The public address system bangs out that old footy favourite We Will Rock You, the two teams emerge and the four stands of the Velodrome turn into a sea of blue and white. The people of Marseille are ready; ready to enjoy their biggest party since OM won the European Cup in 1993.
The rivalry between Paris Saint-Germain and Olympique de Marseille did not begin until the late 1980s.
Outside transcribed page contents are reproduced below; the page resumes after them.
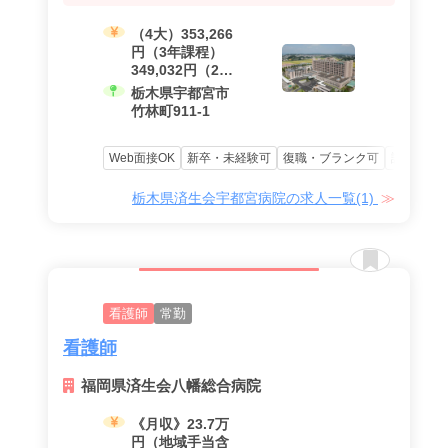
（4大）353,266
円（3年課程）
349,032円（2年
課程）345,233円
栃木県宇都宮市
竹林町911-1
Web面接OK
新卒・未経験可
復職・ブランク可
認定・専
栃木県済生会宇都宮病院の求人一覧(1)
看護師
常勤
看護師
福岡県済生会八幡総合病院
《月収》23.7万
円（地域手当含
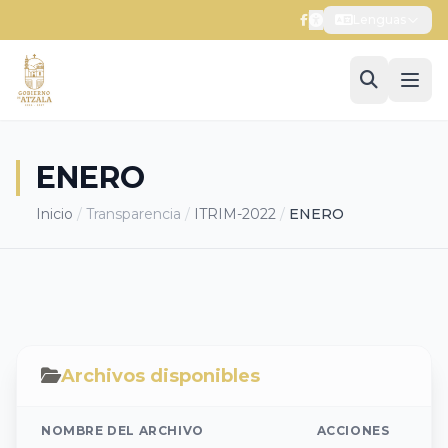
Lenguas
ENERO
Inicio
/
Transparencia
/
ITRIM-2022
/
ENERO
Archivos disponibles
NOMBRE DEL ARCHIVO
ACCIONES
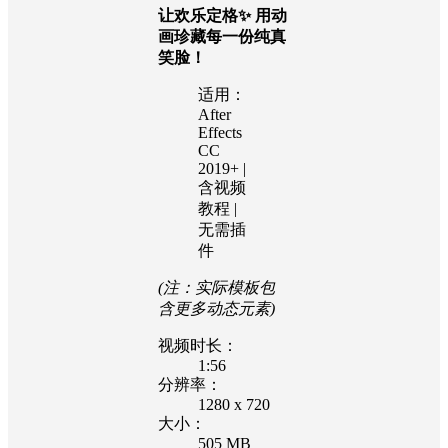
让欢乐定格✨ 用动
画珍藏每一份纯真
笑脸！
适用：
After
Effects
CC
2019+ |
含视频
教程 |
无需插
件
(注：实际模板包
含更多动态元素)
视频时长：
1:56
分辨率：
1280 x 720
大小：
505 MB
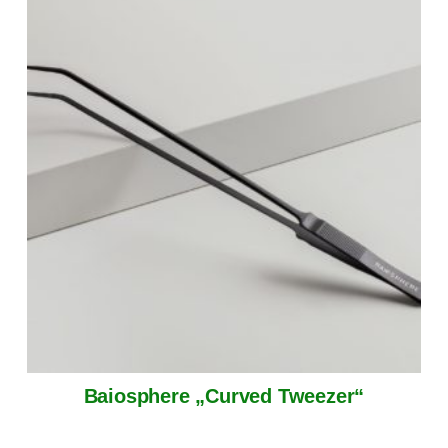
Baiosphere „Curved Tweezer“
Before then PSG, who were only founded in 1970, rarely had a team capable of matching Marseille, traditionally a giant of the French game.
Formed in 1899, Marseille have been competing for trophies for most of their history and, for the first 87 years at least, were more concerned about games against Saint-Etienne or Bordeaux than trips to the capital.
Nevertheless, the potential for a North vs South rivalry was always there and when PSG claimed their first championship under Gerard Houllier in 1986, it finally emerged.
Under the surface there had always been an antagonism between people from Provence and Parisians
“Under the surface there had always been an antagonism between people from Provence and Parisians,” explains Laurent Perrin, football writer for Le Parisien newspaper.
“In France everything is centralised around the capital much more so than in other countries and the people of Marseille don’t like it. Football was the one thing that the Marseillais had over the Parisians, so when PSG started to win things, it didn’t go down well in the south.”
Shortly after PSG’s title success, two things happened that would shape the rivalry for years to come. First, Bernard Tapie, a socialist politician and adviser to the French president Francois Mitterand, was elected president of Olympique de Marseille. Second, Canal Plus, the biggest pay television station in France, bought PSG.